→ WHAT TO DO
Please reproduce the rows starting with the line containing "Публичная оферта" and ending with the line containing "r Handlungen Übungen", substituting "Правила" for "Условия" and leaving everything else unchanged.

★ ★ ★ ★

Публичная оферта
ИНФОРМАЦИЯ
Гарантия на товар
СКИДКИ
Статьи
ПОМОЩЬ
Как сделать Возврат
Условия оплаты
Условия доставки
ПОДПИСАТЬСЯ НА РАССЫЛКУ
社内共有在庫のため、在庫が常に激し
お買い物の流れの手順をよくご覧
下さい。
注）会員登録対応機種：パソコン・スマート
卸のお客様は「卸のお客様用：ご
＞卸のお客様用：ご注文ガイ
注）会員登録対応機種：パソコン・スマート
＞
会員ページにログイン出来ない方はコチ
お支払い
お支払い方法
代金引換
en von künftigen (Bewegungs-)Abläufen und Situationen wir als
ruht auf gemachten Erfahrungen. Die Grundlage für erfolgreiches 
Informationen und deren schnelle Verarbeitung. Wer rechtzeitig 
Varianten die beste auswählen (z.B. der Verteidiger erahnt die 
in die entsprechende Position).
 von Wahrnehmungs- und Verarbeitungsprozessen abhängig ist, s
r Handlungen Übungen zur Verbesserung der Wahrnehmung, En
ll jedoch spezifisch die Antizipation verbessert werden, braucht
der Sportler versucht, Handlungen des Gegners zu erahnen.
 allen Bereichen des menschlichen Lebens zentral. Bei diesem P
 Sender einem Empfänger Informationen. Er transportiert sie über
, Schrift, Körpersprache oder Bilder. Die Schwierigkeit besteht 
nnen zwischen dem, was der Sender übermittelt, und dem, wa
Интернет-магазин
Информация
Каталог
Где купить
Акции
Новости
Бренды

★ ★ ★ ★

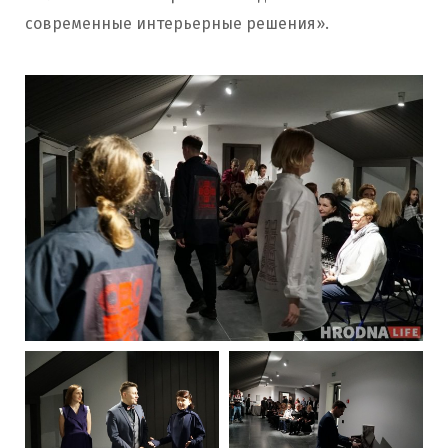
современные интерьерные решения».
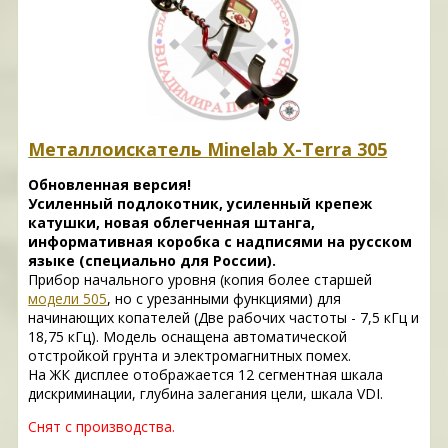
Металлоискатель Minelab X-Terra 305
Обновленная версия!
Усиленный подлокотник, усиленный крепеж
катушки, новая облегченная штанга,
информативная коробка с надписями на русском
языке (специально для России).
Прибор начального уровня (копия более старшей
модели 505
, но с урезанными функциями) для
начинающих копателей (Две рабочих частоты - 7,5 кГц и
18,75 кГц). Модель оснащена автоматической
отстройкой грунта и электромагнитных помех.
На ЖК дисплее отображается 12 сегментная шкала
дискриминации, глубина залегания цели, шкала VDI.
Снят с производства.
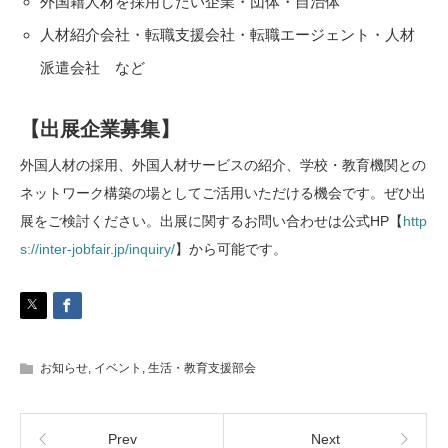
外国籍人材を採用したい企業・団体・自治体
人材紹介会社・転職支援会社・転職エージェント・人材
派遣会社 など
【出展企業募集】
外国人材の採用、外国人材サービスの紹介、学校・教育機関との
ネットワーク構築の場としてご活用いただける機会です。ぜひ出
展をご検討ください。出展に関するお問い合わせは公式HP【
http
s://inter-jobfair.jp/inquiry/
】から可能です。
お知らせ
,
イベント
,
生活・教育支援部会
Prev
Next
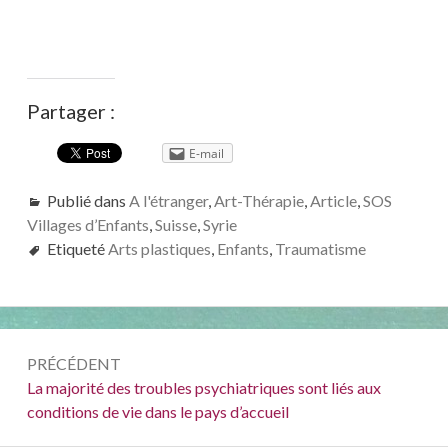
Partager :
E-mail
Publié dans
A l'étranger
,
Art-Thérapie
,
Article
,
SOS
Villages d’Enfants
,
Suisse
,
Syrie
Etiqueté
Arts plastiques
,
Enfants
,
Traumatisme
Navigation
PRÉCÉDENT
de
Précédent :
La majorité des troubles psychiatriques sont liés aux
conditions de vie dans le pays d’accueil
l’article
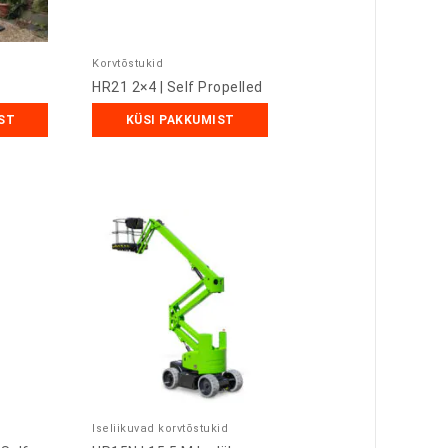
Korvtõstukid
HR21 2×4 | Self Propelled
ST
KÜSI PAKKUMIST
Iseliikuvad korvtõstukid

★ ★ ★ ★

→ OUTPUT OF THE TASK
Публичная оферта
ИНФОРМАЦИЯ
Гарантия на товар
СКИДКИ
Статьи
ПОМОЩЬ
Как сделать Возврат
Правила оплаты
Правила доставки
ПОДПИСАТЬСЯ НА РАССЫЛКУ
社内共有在庫のため、在庫が常に激し
お買い物の流れの手順をよくご覧
下さい。
注）会員登録対応機種：パソコン・スマート
卸のお客様は「卸のお客様用：ご
＞卸のお客様用：ご注文ガイ
注）会員登録対応機種：パソコン・スマート
＞
会員ページにログイン出来ない方はコチ
お支払い
お支払い方法
代金引換
en von künftigen (Bewegungs-)Abläufen und Situationen wir als
ruht auf gemachten Erfahrungen. Die Grundlage für erfolgreiches 
Informationen und deren schnelle Verarbeitung. Wer rechtzeitig 
Varianten die beste auswählen (z.B. der Verteidiger erahnt die 
in die entsprechende Position).
 von Wahrnehmungs- und Verarbeitungsprozessen abhängig ist, s
r Handlungen Übungen zur Verbesserung der Wahrnehmung, En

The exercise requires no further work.